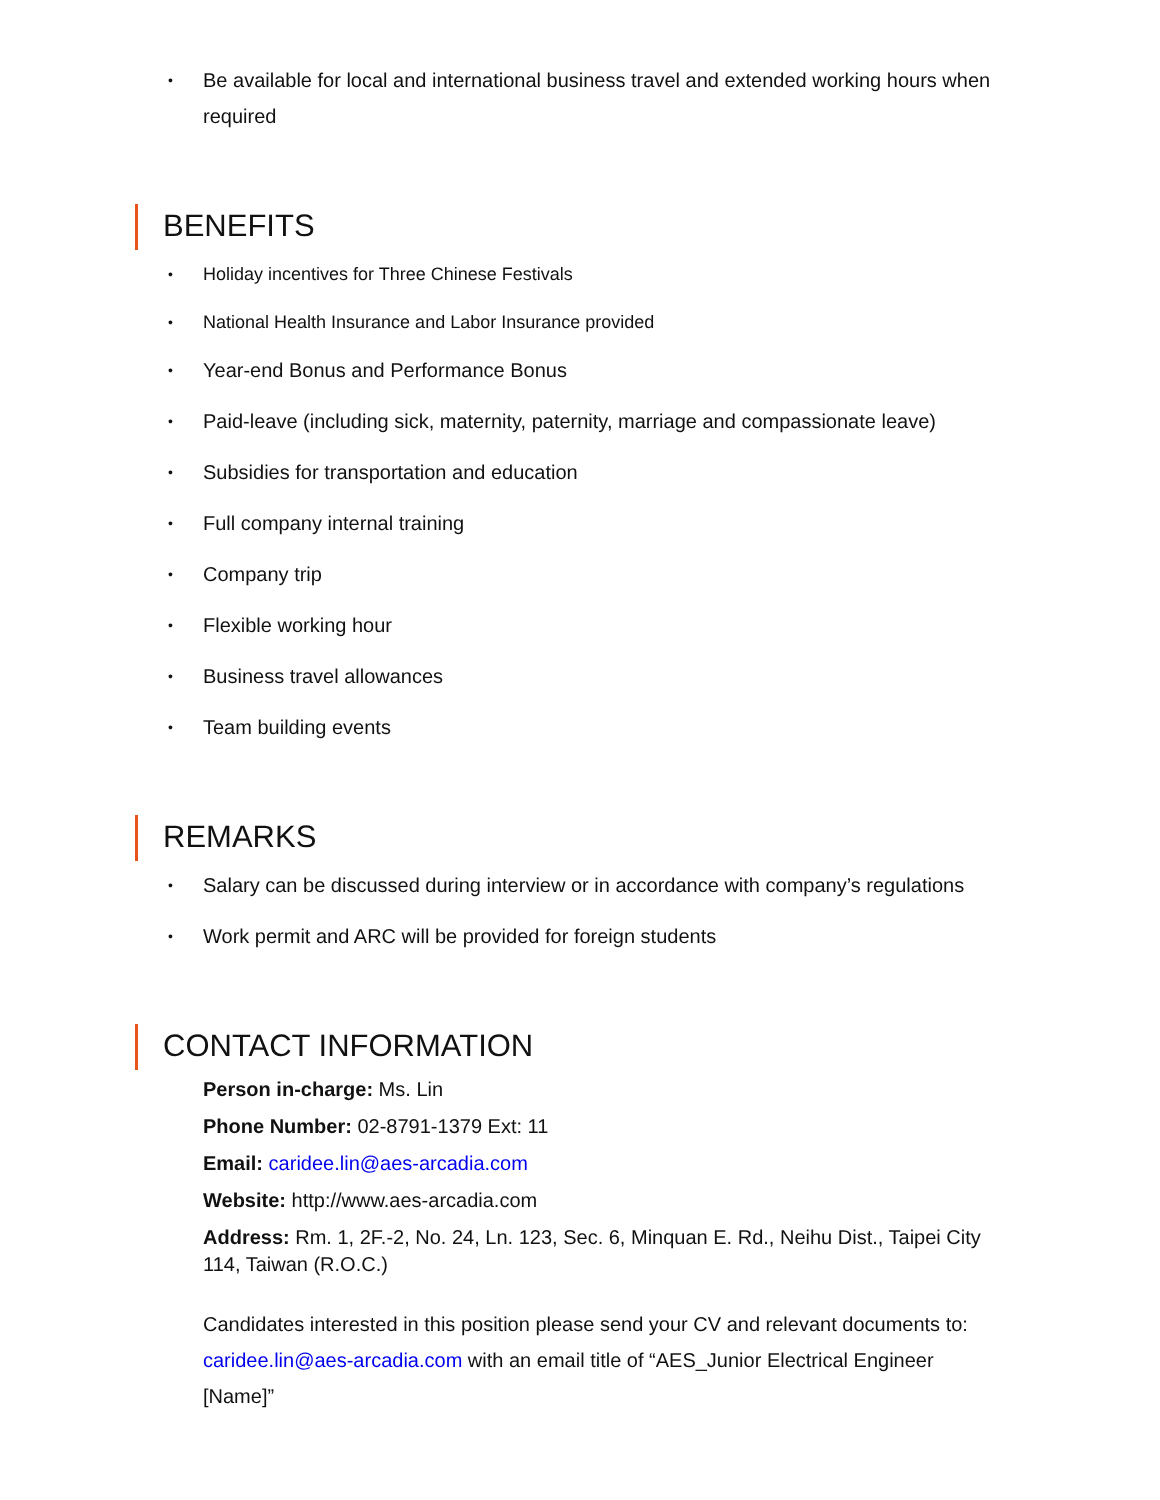• Be available for local and international business travel and extended working hours when required
BENEFITS
• Holiday incentives for Three Chinese Festivals
• National Health Insurance and Labor Insurance provided
• Year-end Bonus and Performance Bonus
• Paid-leave (including sick, maternity, paternity, marriage and compassionate leave)
• Subsidies for transportation and education
• Full company internal training
• Company trip
• Flexible working hour
• Business travel allowances
• Team building events
REMARKS
• Salary can be discussed during interview or in accordance with company’s regulations
• Work permit and ARC will be provided for foreign students
CONTACT INFORMATION
Person in-charge: Ms. Lin
Phone Number: 02-8791-1379 Ext: 11
Email: caridee.lin@aes-arcadia.com
Website: http://www.aes-arcadia.com
Address: Rm. 1, 2F.-2, No. 24, Ln. 123, Sec. 6, Minquan E. Rd., Neihu Dist., Taipei City 114, Taiwan (R.O.C.)
Candidates interested in this position please send your CV and relevant documents to: caridee.lin@aes-arcadia.com with an email title of “AES_Junior Electrical Engineer [Name]”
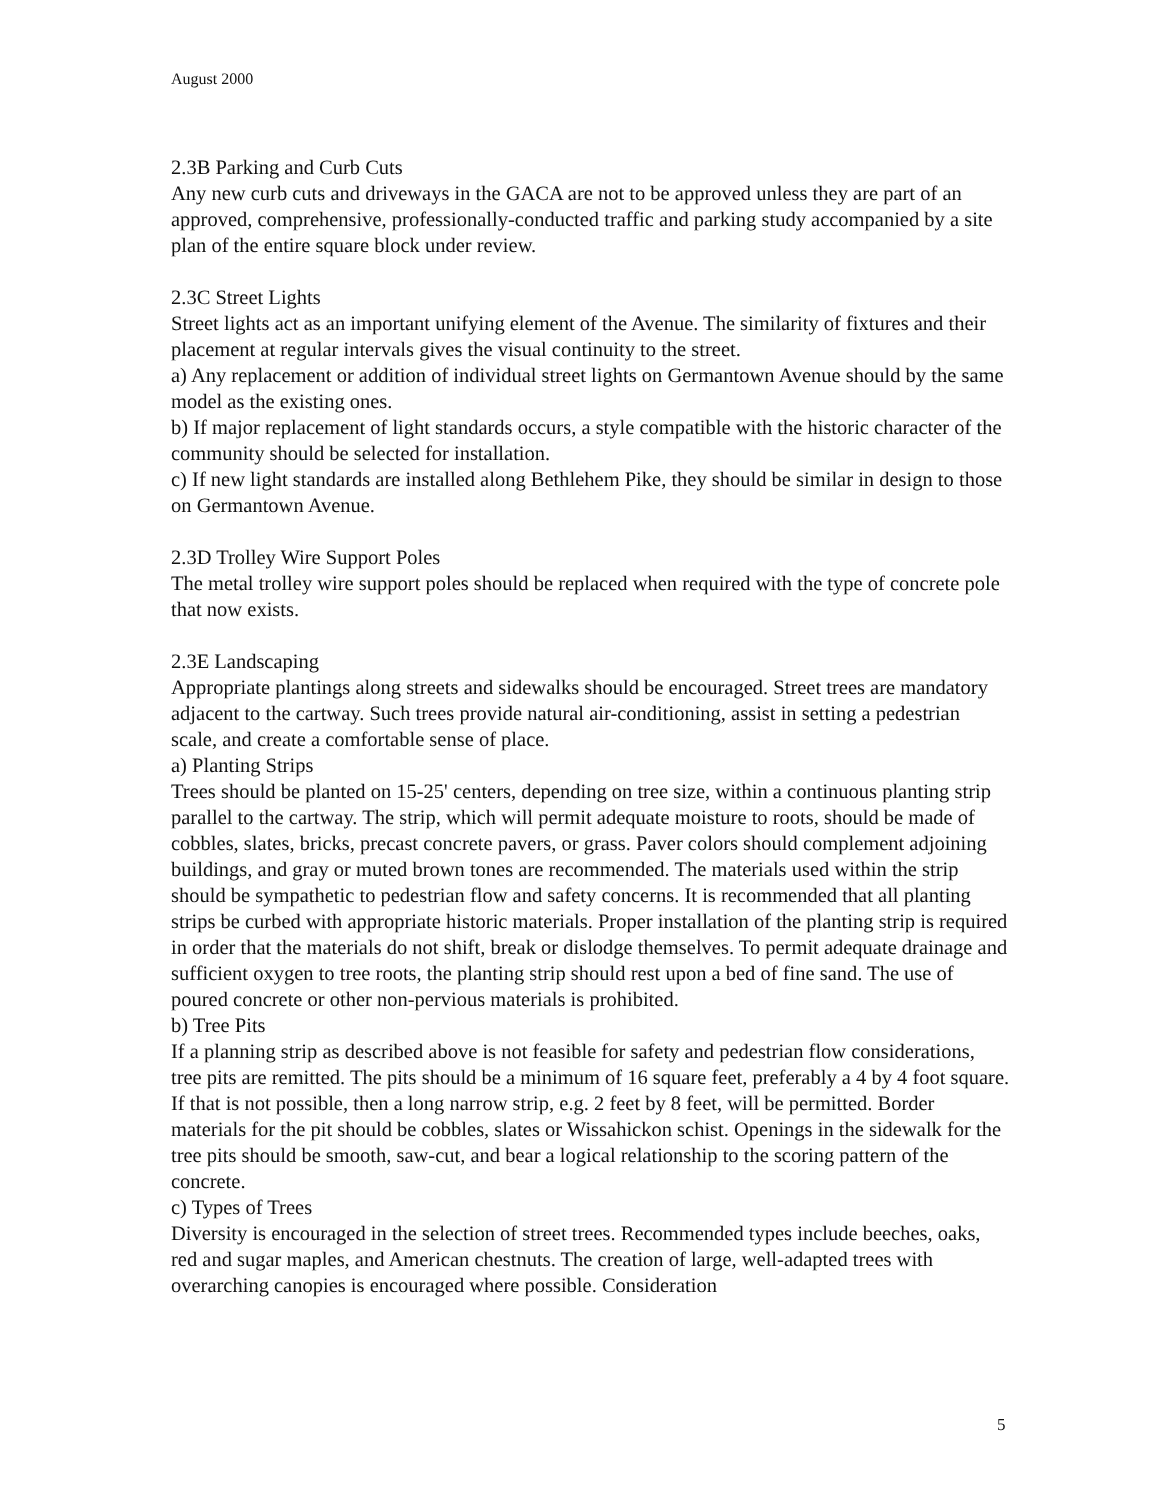August 2000
2.3B Parking and Curb Cuts
Any new curb cuts and driveways in the GACA are not to be approved unless they are part of an approved, comprehensive, professionally-conducted traffic and parking study accompanied by a site plan of the entire square block under review.
2.3C Street Lights
Street lights act as an important unifying element of the Avenue. The similarity of fixtures and their placement at regular intervals gives the visual continuity to the street.
a) Any replacement or addition of individual street lights on Germantown Avenue should by the same model as the existing ones.
b) If major replacement of light standards occurs, a style compatible with the historic character of the community should be selected for installation.
c) If new light standards are installed along Bethlehem Pike, they should be similar in design to those on Germantown Avenue.
2.3D Trolley Wire Support Poles
The metal trolley wire support poles should be replaced when required with the type of concrete pole that now exists.
2.3E Landscaping
Appropriate plantings along streets and sidewalks should be encouraged. Street trees are mandatory adjacent to the cartway. Such trees provide natural air-conditioning, assist in setting a pedestrian scale, and create a comfortable sense of place.
a) Planting Strips
Trees should be planted on 15-25' centers, depending on tree size, within a continuous planting strip parallel to the cartway. The strip, which will permit adequate moisture to roots, should be made of cobbles, slates, bricks, precast concrete pavers, or grass. Paver colors should complement adjoining buildings, and gray or muted brown tones are recommended. The materials used within the strip should be sympathetic to pedestrian flow and safety concerns. It is recommended that all planting strips be curbed with appropriate historic materials. Proper installation of the planting strip is required in order that the materials do not shift, break or dislodge themselves. To permit adequate drainage and sufficient oxygen to tree roots, the planting strip should rest upon a bed of fine sand. The use of poured concrete or other non-pervious materials is prohibited.
b) Tree Pits
If a planning strip as described above is not feasible for safety and pedestrian flow considerations, tree pits are remitted. The pits should be a minimum of 16 square feet, preferably a 4 by 4 foot square. If that is not possible, then a long narrow strip, e.g. 2 feet by 8 feet, will be permitted. Border materials for the pit should be cobbles, slates or Wissahickon schist. Openings in the sidewalk for the tree pits should be smooth, saw-cut, and bear a logical relationship to the scoring pattern of the concrete.
c) Types of Trees
Diversity is encouraged in the selection of street trees. Recommended types include beeches, oaks, red and sugar maples, and American chestnuts. The creation of large, well-adapted trees with overarching canopies is encouraged where possible. Consideration
5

To do: Copy every line of the records exactly as it is written, but not the pictures.

Task answer:
• Be available for local and international business travel and extended working hours when required
BENEFITS
• Holiday incentives for Three Chinese Festivals
• National Health Insurance and Labor Insurance provided
• Year-end Bonus and Performance Bonus
• Paid-leave (including sick, maternity, paternity, marriage and compassionate leave)
• Subsidies for transportation and education
• Full company internal training
• Company trip
• Flexible working hour
• Business travel allowances
• Team building events
REMARKS
• Salary can be discussed during interview or in accordance with company’s regulations
• Work permit and ARC will be provided for foreign students
CONTACT INFORMATION
Person in-charge: Ms. Lin
Phone Number: 02-8791-1379 Ext: 11
Email: caridee.lin@aes-arcadia.com
Website: http://www.aes-arcadia.com
Address: Rm. 1, 2F.-2, No. 24, Ln. 123, Sec. 6, Minquan E. Rd., Neihu Dist., Taipei City 114, Taiwan (R.O.C.)
Candidates interested in this position please send your CV and relevant documents to: caridee.lin@aes-arcadia.com with an email title of “AES_Junior Electrical Engineer [Name]”
August 2000
2.3B Parking and Curb Cuts
Any new curb cuts and driveways in the GACA are not to be approved unless they are part of an approved, comprehensive, professionally-conducted traffic and parking study accompanied by a site plan of the entire square block under review.
2.3C Street Lights
Street lights act as an important unifying element of the Avenue. The similarity of fixtures and their placement at regular intervals gives the visual continuity to the street.
a) Any replacement or addition of individual street lights on Germantown Avenue should by the same model as the existing ones.
b) If major replacement of light standards occurs, a style compatible with the historic character of the community should be selected for installation.
c) If new light standards are installed along Bethlehem Pike, they should be similar in design to those on Germantown Avenue.
2.3D Trolley Wire Support Poles
The metal trolley wire support poles should be replaced when required with the type of concrete pole that now exists.
2.3E Landscaping
Appropriate plantings along streets and sidewalks should be encouraged. Street trees are mandatory adjacent to the cartway. Such trees provide natural air-conditioning, assist in setting a pedestrian scale, and create a comfortable sense of place.
a) Planting Strips
Trees should be planted on 15-25' centers, depending on tree size, within a continuous planting strip parallel to the cartway. The strip, which will permit adequate moisture to roots, should be made of cobbles, slates, bricks, precast concrete pavers, or grass. Paver colors should complement adjoining buildings, and gray or muted brown tones are recommended. The materials used within the strip should be sympathetic to pedestrian flow and safety concerns. It is recommended that all planting strips be curbed with appropriate historic materials. Proper installation of the planting strip is required in order that the materials do not shift, break or dislodge themselves. To permit adequate drainage and sufficient oxygen to tree roots, the planting strip should rest upon a bed of fine sand. The use of poured concrete or other non-pervious materials is prohibited.
b) Tree Pits
If a planning strip as described above is not feasible for safety and pedestrian flow considerations, tree pits are remitted. The pits should be a minimum of 16 square feet, preferably a 4 by 4 foot square. If that is not possible, then a long narrow strip, e.g. 2 feet by 8 feet, will be permitted. Border materials for the pit should be cobbles, slates or Wissahickon schist. Openings in the sidewalk for the tree pits should be smooth, saw-cut, and bear a logical relationship to the scoring pattern of the concrete.
c) Types of Trees
Diversity is encouraged in the selection of street trees. Recommended types include beeches, oaks, red and sugar maples, and American chestnuts. The creation of large, well-adapted trees with overarching canopies is encouraged where possible. Consideration
5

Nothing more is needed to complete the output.